On top of the voice system, ScrubAI also uses a camera that monitors the sink zone and uses optical flow analysis to detect scrubbing motion. If the motion strength exceeds a threshold and that pattern is detected, the system confirms active scrubbing is occurring.
How we built it
We built the system in Python across three layers. The first captures audio from the microphone and detects when someone is speaking. The second runs OpenAI's Whisper model locally to transcribe speech with no internet needed. The third is our custom ScrubChecker engine, which checks the transcribed text three ways at once: exact keyword matching, AI embeddings to understand meaning, and fuzzy matching to catch mumbled or mispronounced words. The clinical protocol lives in a JSON config file, so the procedure can be updated without touching any code.

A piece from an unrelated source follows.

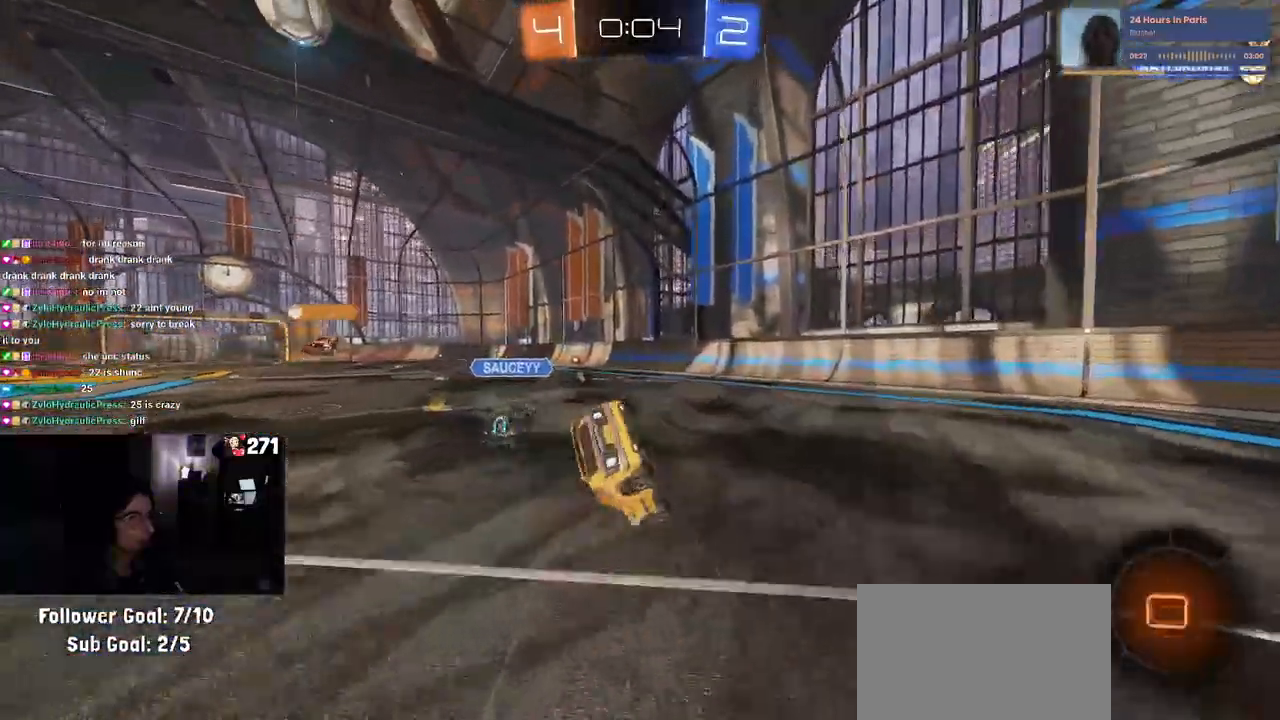
{"buttons": ["SQUARE", "R2"], "left_stick": "down-left", "right_stick": "center", "events": []}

We started with just keyword matching and quickly realized it couldn't handle the way people naturally talk. Adding AI embeddings helped a lot, but created a new problem. Words like 'rinse' and 'nails' appear in multiple steps, and the model had no way to tell which one was meant. That's what led us to build the context-aware scoring system from scratch, which tracks where you are in the procedure and uses that to figure out what the user actually means. That was the breakthrough that made everything work reliably.
The computer vision component was built using OpenCV and the Farneback optical flow algorithm. Every frame from the live camera feed is compared to the previous one to calculate motion vectors across the image. We defined a sink zone as a percentage of the frame and masked the flow analysis to only look inside that region. The zone is then split into left and right halves and we compare the average motion magnitude on each side, opposing movement between the two halves is the signature of hands scrubbing against each other. A motion strength threshold filters out background noise and minor movements, so only genuine scrubbing triggers a positive detection.
Challenges we ran into
The microphone alone took a few tries to get right. The device index we assumed was correct was wrong, so audio was coming in from the wrong source entirely. We had to write a utility just to figure out which mic was which. Once that was sorted, the sensitivity was too low and it was picking up keyboard clicks and background noise. We tuned that, then found it was cutting off the ends of sentences. Every single setting required real testing with actual speech to dial in.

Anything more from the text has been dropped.